According to the House of Commons Library data, the number of early years places fell from 1,332,903 on 30 September 2009 to 1,287,091 on 31 December 2015. This is a loss of 45,812 places.
There was also a decline of 15,749 early years providers, reveals the data.
Labour’s shadow early years minister Tulip Siddiq said the figures show that nursery provision is in ‘crisis’ and ‘deepening by the day’.
Currently eight ‘early implementer’ local authorities are taking part in a pilot of the 30 free hours childcare for parents of three- and four-year-olds.
Ms Siddiq said the Government had failed to invest, 'which then leaves nursery providers to pick up the tab, by providing twice the childcare for less money.
‘These figures show how our youngest children are paying the price for the Government’s failure. Tens of thousands of children are being denied the best start in life they deserve through the loss of so many nursery places and providers.’
She went on to warn that the new funding formula threatens to drive thousands more providers out of business.
In August, the Government announced plans to introduce a ‘fairer’ funding system for nurseries, pre-schools and childminders to help them deliver the 30-hour free childcare offer.
The new funding formula is expected to replace the current system, which is based on how much a council has historically spent rather than how much it costs to meet local need.
A six-week consultation on the proposed formula was held in August, but the Government has yet to publish its response.
The shadow early years minister is now calling on the Chancellor Philip Hammond to use the Autumn Statement to allocate enough money to ensure the 30 hours free childcare promise is kept, as well as to provide long-term funding to protect nurseries from closure.
A DfE spokesperson said, 'This Government is determined to make this a country that works for everyone, not just the privileged few. We are investing a record £6 billion in childcare by the end of this Parliament - more than any previous Government has done - and providing £50 million in capital funding for the expansion of childcare places.

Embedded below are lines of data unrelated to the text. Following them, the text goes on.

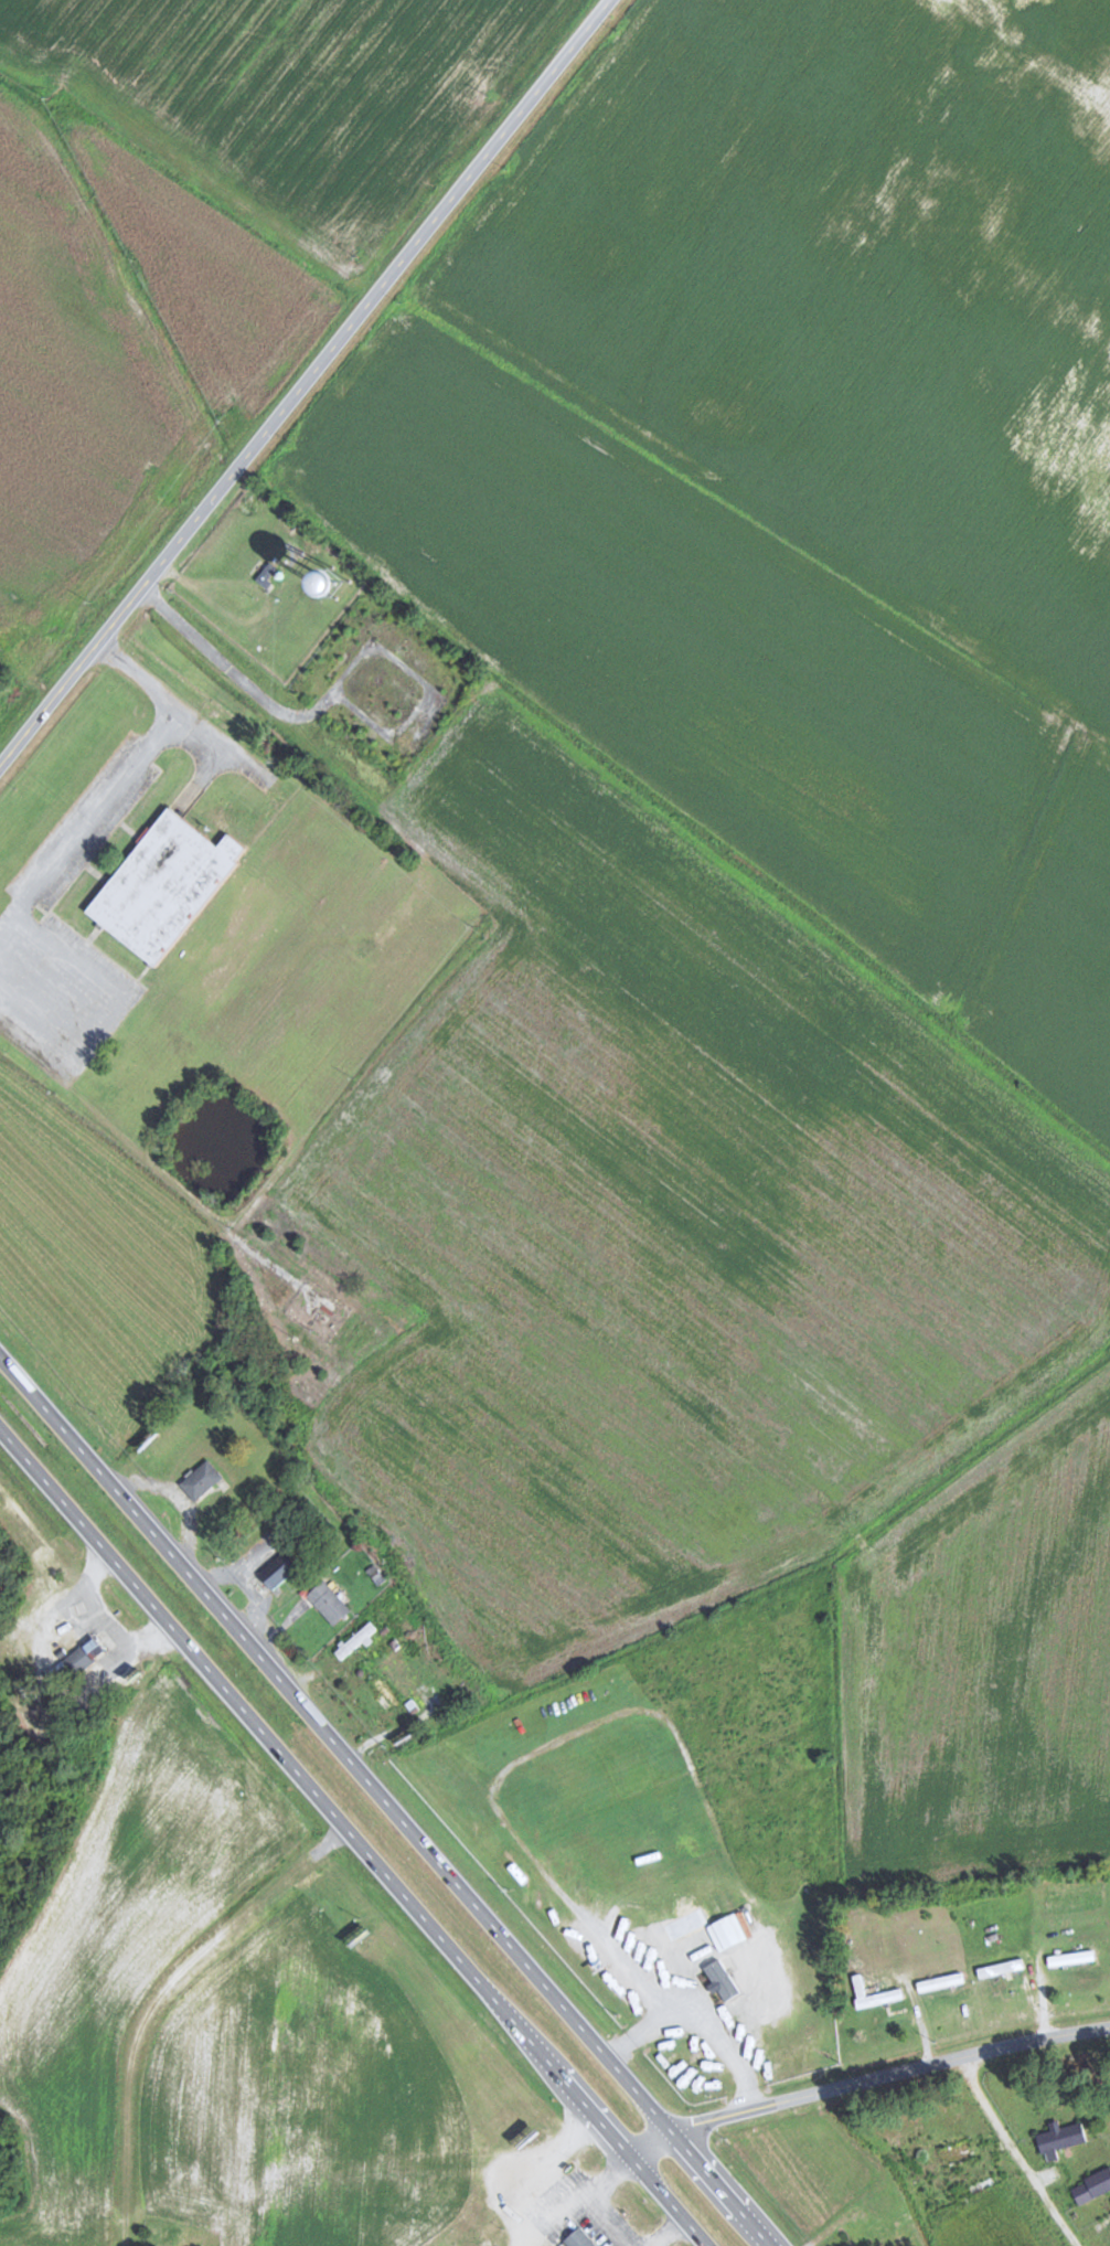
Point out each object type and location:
road: (306, 381)
building: (266, 575)
building: (166, 884)
building: (201, 1479)
building: (279, 1569)
building: (330, 1603)
building: (356, 1639)
building: (407, 1650)
building: (84, 1656)
building: (17, 1661)
building: (386, 1692)
road: (386, 1799)
road: (354, 1836)
building: (1070, 1958)
building: (1001, 1968)
building: (722, 1980)
building: (940, 1982)
building: (891, 1993)
road: (889, 2072)
road: (1068, 2097)
road: (647, 2137)
building: (1060, 2138)
building: (955, 2153)
road: (312, 2188)
building: (1083, 2193)
building: (852, 2234)
building: (580, 2238)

'Latest figures show an increase in the number of providers from last year, with more three- and four-year-olds benefiting from a funded early education place. We are also doubling the free childcare offer for three- and four-year-olds to 30 hours for working parents - building on the success of the existing 15 hours offer which is now accessed by almost 1.34 million children.'
The Government is committed to delivering 5,000 childcare places for the 30 hours free offer in the eight Early Implementer areas and says that more than 3,000 places have been taken up so far.